A recent study found that of all the drug investigations researched between 2009 and 2013, 14 percent were for possession of drug paraphernalia. These crimes are typically misdemeanors, though there may be exceptions in the case of large drug manufacturing operations or meth labs. In California, a charge of simple drug paraphernalia comes with a maximum sentence of six months in jail and a $1,000 fine.
Being in possession of a drug can even put the people around you at legal risk. If you live with someone who possesses large amounts of a drug or actively distributes a drug, you could be charged as being an accessory to the crime. People close to a drug dealer can even be charged with “conspiracy,” which can come with hefty sentences. This can happen when an individual allows a person to use a space that they own, such as a storage unit or trailer, and that person uses it to manufacture or distribute drugs. Even if the individual charged with conspiracy was ignorant of the drug-related activity, people have ended up spending decades in prison for this.
Dealing drugs to or around minors will also land people with additional charges or simply factor into sentencing. Giving or selling an intoxicant to a person under 18 or under 21 is a serious offense, even with legal substances like alcohol and tobacco. Being caught with drugs in a school zone is nearly guaranteed to get you a much lengthier jail or prison sentence than you would have received from possessing drugs in any other area.
Defenses against Possession Charges
Many drug possession cases are pretty cut and dry, but there may be circumstances in which possession wasn’t your fault or in which a defense can be mounted. It isn’t easy, however. At the federal level, the conviction rate for drug possession and other non-trafficking drug crimes is 87.5 percent.
It is possible to use an “unwitting possession” defense if you can prove that you didn’t know the drugs were in the same area as your person. For example, if you borrowed a friend’s car, got pulled over, and drugs were found in the glove compartment, you might be able to convince a judge that you didn’t know the drugs were there and therefore didn’t do anything wrong.
There are also multiple ways to evoke your Fourth Amendment rights against unlawful search and seizure. Generally, police officers cannot search your vehicle or person without cause. If they do so, any evidence they find is not permissible in court. This does not apply to any drugs in “plain view,” such as on the dashboard of your car. However, if you decline to give permission for an officer to search your trunk, there’s no plausible reason to suspect something illegal in said trunk, and the officer searches it anyway, that’s considered to be a violation of your constitutional rights, and the case is likely to be dismissed.

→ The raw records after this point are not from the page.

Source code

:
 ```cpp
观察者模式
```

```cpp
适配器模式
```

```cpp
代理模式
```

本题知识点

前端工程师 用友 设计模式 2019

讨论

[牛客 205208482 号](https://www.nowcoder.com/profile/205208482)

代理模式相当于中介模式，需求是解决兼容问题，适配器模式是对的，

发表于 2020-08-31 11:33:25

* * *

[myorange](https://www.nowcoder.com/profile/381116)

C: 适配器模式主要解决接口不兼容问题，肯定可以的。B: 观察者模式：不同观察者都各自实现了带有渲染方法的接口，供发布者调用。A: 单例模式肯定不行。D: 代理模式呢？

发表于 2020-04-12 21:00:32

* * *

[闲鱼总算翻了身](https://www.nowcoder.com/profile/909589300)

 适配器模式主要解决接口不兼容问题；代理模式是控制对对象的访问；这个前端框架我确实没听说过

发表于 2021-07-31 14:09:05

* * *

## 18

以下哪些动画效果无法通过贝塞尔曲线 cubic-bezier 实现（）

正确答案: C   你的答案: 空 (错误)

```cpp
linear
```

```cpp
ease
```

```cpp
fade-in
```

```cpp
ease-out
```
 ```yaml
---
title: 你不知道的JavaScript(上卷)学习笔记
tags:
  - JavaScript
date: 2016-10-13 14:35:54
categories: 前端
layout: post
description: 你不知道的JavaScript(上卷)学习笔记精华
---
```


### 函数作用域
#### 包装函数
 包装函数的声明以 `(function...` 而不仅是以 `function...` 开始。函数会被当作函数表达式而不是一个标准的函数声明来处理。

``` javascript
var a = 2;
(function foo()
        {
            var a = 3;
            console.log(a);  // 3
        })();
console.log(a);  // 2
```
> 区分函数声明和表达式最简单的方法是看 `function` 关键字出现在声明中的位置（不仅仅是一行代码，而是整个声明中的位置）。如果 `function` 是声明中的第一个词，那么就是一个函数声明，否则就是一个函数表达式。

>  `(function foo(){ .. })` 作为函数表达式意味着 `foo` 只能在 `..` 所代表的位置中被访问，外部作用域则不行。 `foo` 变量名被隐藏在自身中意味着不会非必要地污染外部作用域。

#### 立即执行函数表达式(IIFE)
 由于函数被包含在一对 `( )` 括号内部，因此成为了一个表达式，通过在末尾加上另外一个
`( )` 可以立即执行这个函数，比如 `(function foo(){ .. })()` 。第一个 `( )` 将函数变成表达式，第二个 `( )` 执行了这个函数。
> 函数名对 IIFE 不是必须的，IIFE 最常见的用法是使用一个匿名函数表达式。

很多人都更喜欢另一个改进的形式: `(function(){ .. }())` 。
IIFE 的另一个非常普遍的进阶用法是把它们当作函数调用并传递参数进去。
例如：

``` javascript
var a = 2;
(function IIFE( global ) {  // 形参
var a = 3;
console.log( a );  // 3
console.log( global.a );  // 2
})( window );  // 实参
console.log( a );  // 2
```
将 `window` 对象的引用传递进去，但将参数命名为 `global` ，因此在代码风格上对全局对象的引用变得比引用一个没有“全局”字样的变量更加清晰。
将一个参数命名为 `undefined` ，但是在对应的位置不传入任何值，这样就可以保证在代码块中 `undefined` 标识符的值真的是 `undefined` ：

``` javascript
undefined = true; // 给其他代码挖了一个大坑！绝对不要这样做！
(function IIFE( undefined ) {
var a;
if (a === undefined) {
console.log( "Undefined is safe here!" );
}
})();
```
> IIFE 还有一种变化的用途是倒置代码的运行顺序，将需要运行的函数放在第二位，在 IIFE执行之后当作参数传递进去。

There’s also a difference between “actual possession” and “constructive possession.” Active possession means that the drug was on your person, such as in your pocket, in a bag or purse
you were carrying, or in your luggage if the luggage is currently on your person. Constructive possession refers to a situation in which you don’t have physical contact with the drug or container that the drug is in, but you still know where they are and you are in control of them. This includes knowingly having them hidden in your home or vehicle.
This is important to keep in mind because in order to convict you of drug possession, it must be proven that you fit one of these categories. If you did not have knowledge of drugs in your home or car, or someone else had “control” of the substance, this may not count as possession. However, you could be accused of related crimes. It is possible to claim that an officer planted drugs on you during a search, but this is difficult to prove.